§ **INSTRUCTIONS TO FOLLOW**: The string "this" may appear in lines of the listing. Report each line where it does.
[Start of section]
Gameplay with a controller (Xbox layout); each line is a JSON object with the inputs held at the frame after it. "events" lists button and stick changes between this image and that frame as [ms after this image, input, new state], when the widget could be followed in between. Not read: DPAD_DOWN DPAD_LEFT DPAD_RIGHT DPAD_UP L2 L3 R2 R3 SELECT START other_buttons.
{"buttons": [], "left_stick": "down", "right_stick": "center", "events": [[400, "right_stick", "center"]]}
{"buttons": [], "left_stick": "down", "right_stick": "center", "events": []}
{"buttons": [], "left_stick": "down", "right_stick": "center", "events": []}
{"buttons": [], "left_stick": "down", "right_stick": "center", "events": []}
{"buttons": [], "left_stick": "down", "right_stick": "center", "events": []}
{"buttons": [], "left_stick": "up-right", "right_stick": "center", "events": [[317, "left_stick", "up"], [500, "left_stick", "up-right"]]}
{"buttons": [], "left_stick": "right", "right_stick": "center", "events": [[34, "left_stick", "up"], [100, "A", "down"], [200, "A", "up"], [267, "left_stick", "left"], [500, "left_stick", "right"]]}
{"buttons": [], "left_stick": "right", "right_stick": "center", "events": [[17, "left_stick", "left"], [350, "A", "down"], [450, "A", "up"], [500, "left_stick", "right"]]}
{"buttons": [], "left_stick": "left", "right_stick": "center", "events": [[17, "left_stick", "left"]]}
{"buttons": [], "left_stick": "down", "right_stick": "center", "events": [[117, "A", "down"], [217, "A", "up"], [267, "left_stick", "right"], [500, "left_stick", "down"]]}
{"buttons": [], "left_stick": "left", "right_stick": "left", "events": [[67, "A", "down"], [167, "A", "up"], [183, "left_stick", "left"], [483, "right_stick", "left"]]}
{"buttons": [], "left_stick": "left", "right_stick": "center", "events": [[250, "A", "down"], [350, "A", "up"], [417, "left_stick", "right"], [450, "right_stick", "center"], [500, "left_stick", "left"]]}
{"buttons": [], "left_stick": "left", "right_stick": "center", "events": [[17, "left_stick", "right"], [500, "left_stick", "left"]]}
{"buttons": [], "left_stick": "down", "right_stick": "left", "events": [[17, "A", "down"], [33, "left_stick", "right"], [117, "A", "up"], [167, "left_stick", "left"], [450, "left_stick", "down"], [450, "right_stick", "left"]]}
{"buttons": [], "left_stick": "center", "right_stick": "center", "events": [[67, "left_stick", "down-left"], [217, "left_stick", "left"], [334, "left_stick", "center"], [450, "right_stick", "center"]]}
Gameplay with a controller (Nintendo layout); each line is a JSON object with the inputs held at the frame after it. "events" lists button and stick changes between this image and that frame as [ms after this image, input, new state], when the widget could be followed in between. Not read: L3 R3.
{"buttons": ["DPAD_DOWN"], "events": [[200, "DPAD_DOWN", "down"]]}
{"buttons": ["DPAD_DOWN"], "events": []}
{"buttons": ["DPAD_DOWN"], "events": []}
[End of section]
§ **ANSWER TO THE PROBLEM**:
Gameplay with a controller (Xbox layout); each line is a JSON object with the inputs held at the frame after it. "events" lists button and stick changes between this image and that frame as [ms after this image, input, new state], when the widget could be followed in between. Not read: DPAD_DOWN DPAD_LEFT DPAD_RIGHT DPAD_UP L2 L3 R2 R3 SELECT START other_buttons.
Gameplay with a controller (Nintendo layout); each line is a JSON object with the inputs held at the frame after it. "events" lists button and stick changes between this image and that frame as [ms after this image, input, new state], when the widget could be followed in between. Not read: L3 R3.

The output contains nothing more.